The relationship between genome similarity,
measured as the fraction of shared orthologs, and time, measured as the
number of amino acid substitutions per protein per position in a set of
34 orthologs. + shows the fraction of sequences in a genome A that has
an ortholog in another genome B, and vice versa. This measure is
asymmetric, a relatively small genome like H. influenzae
is more similar to a large one like E. coli than
E. coli is similar to H. influenzae.
• shows the average of the two asymmetric similarities. Here
we use a minimal definition of orthology: sequences that between two
genomes have the highest, significant (E < 0.01)

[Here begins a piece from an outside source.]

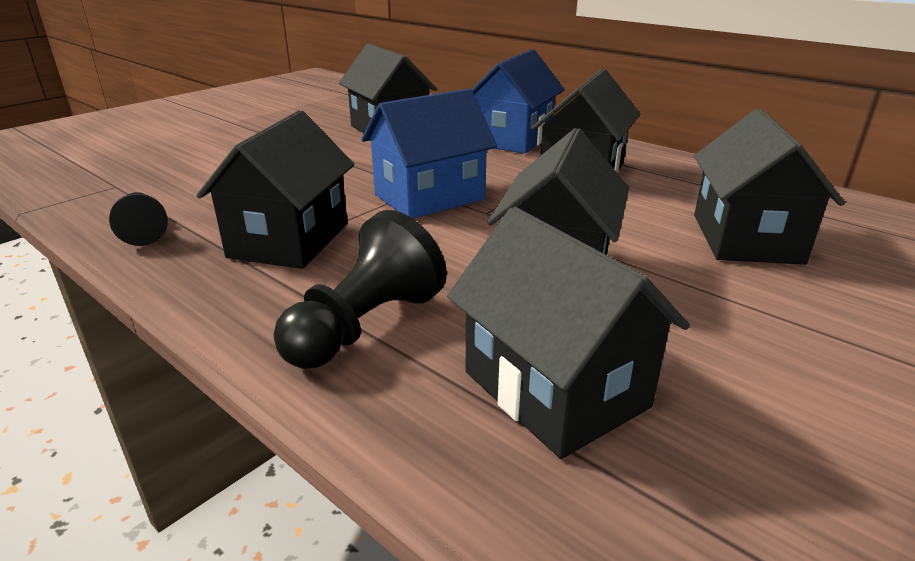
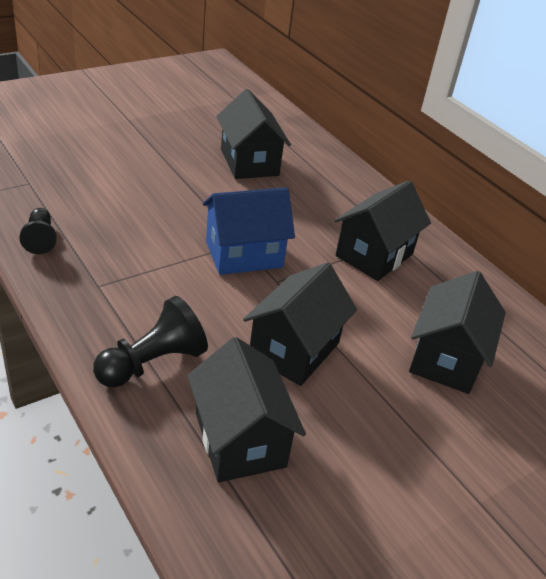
camera: 10 degrees right, 10 degrees up
(289, 240) = (131, 274): black house -> none
(513, 139) = (343, 200): blue house -> none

level of pairwise identity, that covers at least 60% of one of the
proteins are regarded as orthologs. Sequences were compared with the
Smith–Waterman algorithm (47), using a parallel Bioccellerator
computer. The relationship between sequence identity and the number of
amino acid substitutions per position as calculated with Grishin’s
equation (25) is given for comparison. If one assumes that the
divergence time between the Archaea and Bacteria is 3.5 billion years
(23), the unit of one amino acid substitution corresponds to about 875
million years. In this estimate of divergence time the Mycoplasmas and
H. pylori are not included, because they have a
relatively high rate of evolution. The highest six divergence times
correspond to the comparisons of the Mycoplasmas and H.
pylori with the Archaea. As is clear from the figure, the
fraction of shared orthologs between genomes decreases more rapidly in
evolution than does the protein identity. Note that the base level of
shared orthologs at which the figure saturates consists only partly of
a set of sequences that are shared by all the genomes compared. For
example, there are 15 orthologous pairs shared between M.
genitalium and M. thermoautotrophicum of which
none of the genes has a homolog at the E < 0.01
level in M. jannaschii. Of this set, the ones with the
highest level of protein identity are: DnaK and DnaJ (MG305 and MG019),
heat shock proteins with 51% and 50% identity, respectively to their
M. thermoautotrophicum ortholog, deoxyribose-phosphate
aldolase (MG050) with 40% identity, a pyrophosphatase (MG351) with
40.5% identity, and a transcriptional regulator (MG448) with 45%
identity. Genes that are shared by M. genitalium and
M. jannaschii but that are absent in M.
thermoautotrophicum, include proteins from the glycolysis like
pyruvate kinase (MG216) with 29.1% identity and glucose-6-phosphate
isomerase (MG111) with 27% protein identity.